First, I want to say how grateful I am for my family. My family means home base, security, and safety. I want my son to feel the same and give him a similar experience on how I grew up. My parents are the best and, of course the best grand-parents a child could ask for. I love them so much.
Second, I am not a helicopter mom by any means. I am “normal” trying to get through this parenting business as easy as somehow possible. Keep all this in mind while you read on.
Today at Joel’s school:
As soon as I walked in the door at Joel’s school I just knew. I can immediately tell if he had a rough day. We are one – it is just insane sometimes. I can read him like an open book. He will walk up, say “Mommy” and slump onto me. His stressed little face breaks my heart, and for years, my first instinct was to try to make it better. You had a problem with a friend? It will be fine tomorrow, I am sure! Tough time on something else? You will figure it out! The teacher gave you a time out? You are still an awesome kid!
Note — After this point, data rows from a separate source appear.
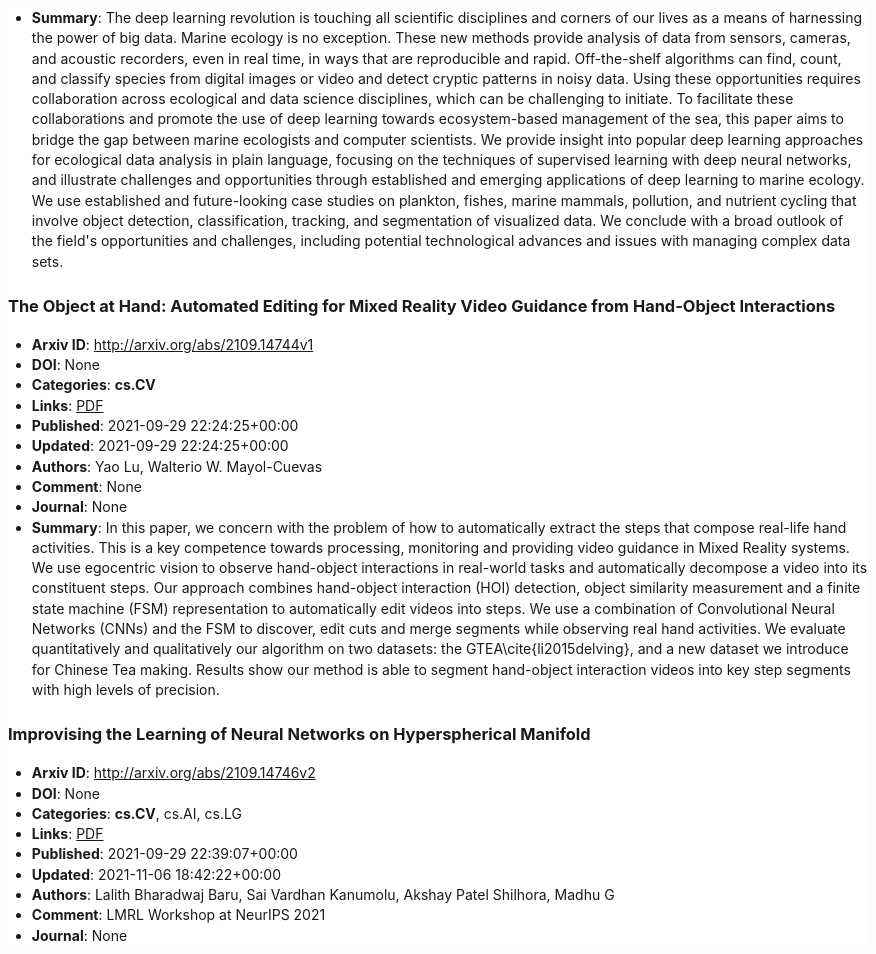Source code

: - **Summary**: The deep learning revolution is touching all scientific disciplines and corners of our lives as a means of harnessing the power of big data. Marine ecology is no exception. These new methods provide analysis of data from sensors, cameras, and acoustic recorders, even in real time, in ways that are reproducible and rapid. Off-the-shelf algorithms can find, count, and classify species from digital images or video and detect cryptic patterns in noisy data. Using these opportunities requires collaboration across ecological and data science disciplines, which can be challenging to initiate. To facilitate these collaborations and promote the use of deep learning towards ecosystem-based management of the sea, this paper aims to bridge the gap between marine ecologists and computer scientists. We provide insight into popular deep learning approaches for ecological data analysis in plain language, focusing on the techniques of supervised learning with deep neural networks, and illustrate challenges and opportunities through established and emerging applications of deep learning to marine ecology. We use established and future-looking case studies on plankton, fishes, marine mammals, pollution, and nutrient cycling that involve object detection, classification, tracking, and segmentation of visualized data. We conclude with a broad outlook of the field's opportunities and challenges, including potential technological advances and issues with managing complex data sets.



### The Object at Hand: Automated Editing for Mixed Reality Video Guidance from Hand-Object Interactions
- **Arxiv ID**: http://arxiv.org/abs/2109.14744v1
- **DOI**: None
- **Categories**: **cs.CV**
- **Links**: [PDF](http://arxiv.org/pdf/2109.14744v1)
- **Published**: 2021-09-29 22:24:25+00:00
- **Updated**: 2021-09-29 22:24:25+00:00
- **Authors**: Yao Lu, Walterio W. Mayol-Cuevas
- **Comment**: None
- **Journal**: None
- **Summary**: In this paper, we concern with the problem of how to automatically extract the steps that compose real-life hand activities. This is a key competence towards processing, monitoring and providing video guidance in Mixed Reality systems. We use egocentric vision to observe hand-object interactions in real-world tasks and automatically decompose a video into its constituent steps. Our approach combines hand-object interaction (HOI) detection, object similarity measurement and a finite state machine (FSM) representation to automatically edit videos into steps. We use a combination of Convolutional Neural Networks (CNNs) and the FSM to discover, edit cuts and merge segments while observing real hand activities. We evaluate quantitatively and qualitatively our algorithm on two datasets: the GTEA\cite{li2015delving}, and a new dataset we introduce for Chinese Tea making. Results show our method is able to segment hand-object interaction videos into key step segments with high levels of precision.



### Improvising the Learning of Neural Networks on Hyperspherical Manifold
- **Arxiv ID**: http://arxiv.org/abs/2109.14746v2
- **DOI**: None
- **Categories**: **cs.CV**, cs.AI, cs.LG
- **Links**: [PDF](http://arxiv.org/pdf/2109.14746v2)
- **Published**: 2021-09-29 22:39:07+00:00
- **Updated**: 2021-11-06 18:42:22+00:00
- **Authors**: Lalith Bharadwaj Baru, Sai Vardhan Kanumolu, Akshay Patel Shilhora, Madhu G
- **Comment**: LMRL Workshop at NeurIPS 2021
- **Journal**: None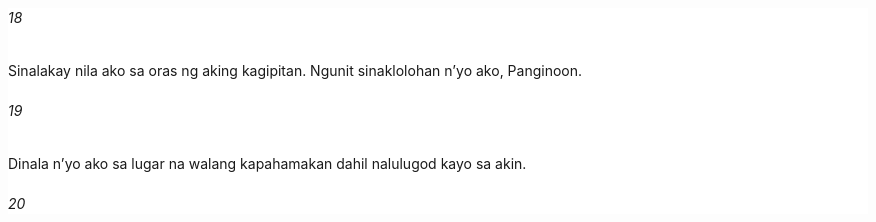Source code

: 



















###### 18 










Sinalakay nila ako sa oras ng aking kagipitan. Ngunit sinaklolohan nʼyo ako, Panginoon. 





















###### 19 










Dinala nʼyo ako sa lugar na walang kapahamakan dahil nalulugod kayo sa akin. 





















###### 20 
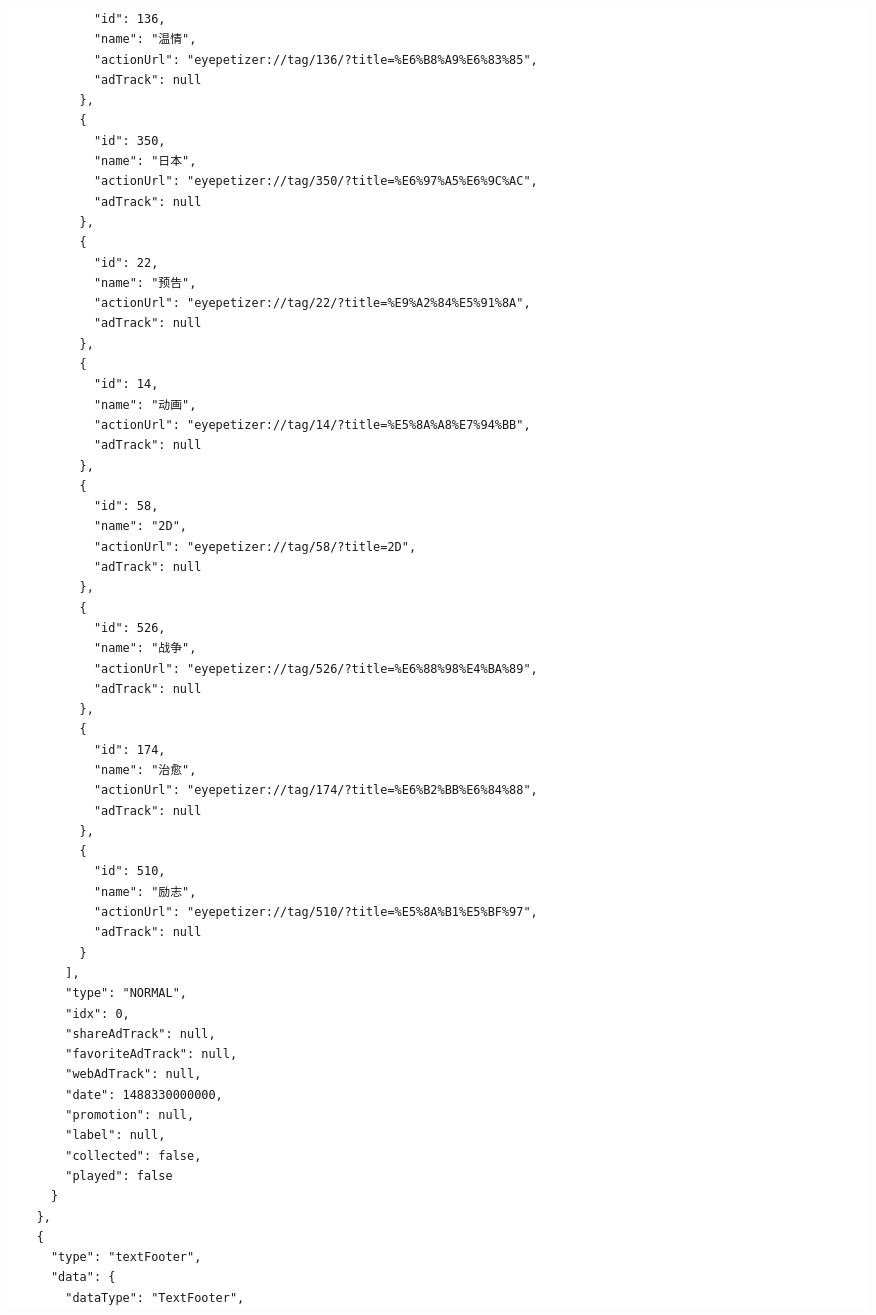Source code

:                 "id": 136,
                "name": "温情",
                "actionUrl": "eyepetizer://tag/136/?title=%E6%B8%A9%E6%83%85",
                "adTrack": null
              },
              {
                "id": 350,
                "name": "日本",
                "actionUrl": "eyepetizer://tag/350/?title=%E6%97%A5%E6%9C%AC",
                "adTrack": null
              },
              {
                "id": 22,
                "name": "预告",
                "actionUrl": "eyepetizer://tag/22/?title=%E9%A2%84%E5%91%8A",
                "adTrack": null
              },
              {
                "id": 14,
                "name": "动画",
                "actionUrl": "eyepetizer://tag/14/?title=%E5%8A%A8%E7%94%BB",
                "adTrack": null
              },
              {
                "id": 58,
                "name": "2D",
                "actionUrl": "eyepetizer://tag/58/?title=2D",
                "adTrack": null
              },
              {
                "id": 526,
                "name": "战争",
                "actionUrl": "eyepetizer://tag/526/?title=%E6%88%98%E4%BA%89",
                "adTrack": null
              },
              {
                "id": 174,
                "name": "治愈",
                "actionUrl": "eyepetizer://tag/174/?title=%E6%B2%BB%E6%84%88",
                "adTrack": null
              },
              {
                "id": 510,
                "name": "励志",
                "actionUrl": "eyepetizer://tag/510/?title=%E5%8A%B1%E5%BF%97",
                "adTrack": null
              }
            ],
            "type": "NORMAL",
            "idx": 0,
            "shareAdTrack": null,
            "favoriteAdTrack": null,
            "webAdTrack": null,
            "date": 1488330000000,
            "promotion": null,
            "label": null,
            "collected": false,
            "played": false
          }
        },
        {
          "type": "textFooter",
          "data": {
            "dataType": "TextFooter",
But, over time, I have realized what my son really wants: for me just to be there. Nothing else! I recently read a great article in the Washington Post, on how to teach a child do reset after a bad day without fixing their problems for them. Here’s what it said:
“Parents are taking so much responsibility for their children’s mood and spirit that it feels like it’s your job to reset as soon as possible,” says Wendy Mogel, a clinical psychologist and the author of The Blessing of a Skinned Knee: Raising Self-Reliant Children. “It deprives them of the opportunity to be crabby and cross when they finish school or at the end of a day camp.” Part of the reason kids may be upset when they get home is that home is “the soft landing,” Mogel says. It’s the place they feel comfortable enough to get it all out. “They followed all those rules all day. They were polite to all the teachers. It’s exhausting”…
She suggests parents practice “reflective listening.” So, for instance, a child comes home and is frustrated after a tough day at school. The parent then should say, “Wow, it sounds like school was really overwhelming today.” Then the child says something else, and the parent reflects their feelings back to them. “Each time they feel heard, it brings the emotion down and they can see it for what it is,” she says.
Doesn’t that ring true? It works for us. Sometimes. Now, if my son is upset after a long day, I let him vent in a calm space and hide in the bathroom with my phone. And a glass of wine. Or two. I’ll repeat back his emotions and validate his feelings. I’ve been surprised by how well that simple approach has worked. After getting things off his chest, he almost always feels better. Unless he doesn’t.
Happy parenting. I know it sucks sometimes. A lot.